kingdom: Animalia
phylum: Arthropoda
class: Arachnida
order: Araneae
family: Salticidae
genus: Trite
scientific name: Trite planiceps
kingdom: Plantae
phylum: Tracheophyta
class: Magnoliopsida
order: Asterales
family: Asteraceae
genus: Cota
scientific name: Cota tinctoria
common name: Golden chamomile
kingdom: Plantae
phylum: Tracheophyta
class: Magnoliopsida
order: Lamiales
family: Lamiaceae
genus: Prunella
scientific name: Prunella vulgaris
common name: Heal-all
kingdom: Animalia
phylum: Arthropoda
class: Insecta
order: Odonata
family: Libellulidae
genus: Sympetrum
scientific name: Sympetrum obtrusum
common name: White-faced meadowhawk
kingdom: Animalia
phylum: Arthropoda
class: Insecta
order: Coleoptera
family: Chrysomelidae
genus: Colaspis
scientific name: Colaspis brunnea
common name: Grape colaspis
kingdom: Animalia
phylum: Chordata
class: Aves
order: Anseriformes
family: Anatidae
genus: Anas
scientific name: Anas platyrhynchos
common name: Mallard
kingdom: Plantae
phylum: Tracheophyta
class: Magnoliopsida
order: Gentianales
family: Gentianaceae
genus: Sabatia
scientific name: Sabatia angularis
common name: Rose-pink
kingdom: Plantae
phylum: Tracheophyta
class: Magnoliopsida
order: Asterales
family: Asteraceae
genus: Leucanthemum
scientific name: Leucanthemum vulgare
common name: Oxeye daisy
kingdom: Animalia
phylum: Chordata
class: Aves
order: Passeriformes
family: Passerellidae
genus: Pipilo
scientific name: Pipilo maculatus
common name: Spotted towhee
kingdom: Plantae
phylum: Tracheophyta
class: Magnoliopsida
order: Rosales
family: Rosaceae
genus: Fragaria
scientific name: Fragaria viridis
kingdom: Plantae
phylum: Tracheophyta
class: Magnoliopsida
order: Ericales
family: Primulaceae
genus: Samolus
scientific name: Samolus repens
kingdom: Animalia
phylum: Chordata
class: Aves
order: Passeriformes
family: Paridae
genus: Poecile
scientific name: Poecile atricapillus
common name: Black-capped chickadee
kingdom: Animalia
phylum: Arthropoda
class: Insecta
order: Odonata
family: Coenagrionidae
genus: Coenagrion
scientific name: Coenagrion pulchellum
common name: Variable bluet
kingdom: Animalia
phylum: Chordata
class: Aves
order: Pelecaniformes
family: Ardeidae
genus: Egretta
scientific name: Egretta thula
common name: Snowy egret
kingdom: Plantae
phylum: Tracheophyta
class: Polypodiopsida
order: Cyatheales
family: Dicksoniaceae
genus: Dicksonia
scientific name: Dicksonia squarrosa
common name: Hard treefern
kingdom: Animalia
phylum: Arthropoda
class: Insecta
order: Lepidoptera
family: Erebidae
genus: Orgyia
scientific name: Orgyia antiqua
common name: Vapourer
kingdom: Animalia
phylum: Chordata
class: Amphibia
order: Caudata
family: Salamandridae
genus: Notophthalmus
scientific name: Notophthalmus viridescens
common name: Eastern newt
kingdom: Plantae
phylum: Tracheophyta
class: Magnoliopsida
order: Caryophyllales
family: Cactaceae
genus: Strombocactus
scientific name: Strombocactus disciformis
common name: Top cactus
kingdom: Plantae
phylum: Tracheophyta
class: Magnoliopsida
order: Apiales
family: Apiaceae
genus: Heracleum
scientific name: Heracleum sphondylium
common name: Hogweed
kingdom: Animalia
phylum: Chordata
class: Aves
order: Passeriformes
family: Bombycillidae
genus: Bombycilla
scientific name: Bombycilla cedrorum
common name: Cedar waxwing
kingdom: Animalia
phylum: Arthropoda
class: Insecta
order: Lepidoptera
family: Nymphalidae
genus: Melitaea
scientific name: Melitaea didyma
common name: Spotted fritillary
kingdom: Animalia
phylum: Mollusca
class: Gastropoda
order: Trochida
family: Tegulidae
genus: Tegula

══════════════════════════════

Instructions for the task
Reproduce the material from its first line through the line that contains "scientific name: Colaspis brunnea", replacing each occurrence of "phylum" with "division" and leaving everything else unchanged.

Solution to this exercise
kingdom: Animalia
division: Arthropoda
class: Arachnida
order: Araneae
family: Salticidae
genus: Trite
scientific name: Trite planiceps
kingdom: Plantae
division: Tracheophyta
class: Magnoliopsida
order: Asterales
family: Asteraceae
genus: Cota
scientific name: Cota tinctoria
common name: Golden chamomile
kingdom: Plantae
division: Tracheophyta
class: Magnoliopsida
order: Lamiales
family: Lamiaceae
genus: Prunella
scientific name: Prunella vulgaris
common name: Heal-all
kingdom: Animalia
division: Arthropoda
class: Insecta
order: Odonata
family: Libellulidae
genus: Sympetrum
scientific name: Sympetrum obtrusum
common name: White-faced meadowhawk
kingdom: Animalia
division: Arthropoda
class: Insecta
order: Coleoptera
family: Chrysomelidae
genus: Colaspis
scientific name: Colaspis brunnea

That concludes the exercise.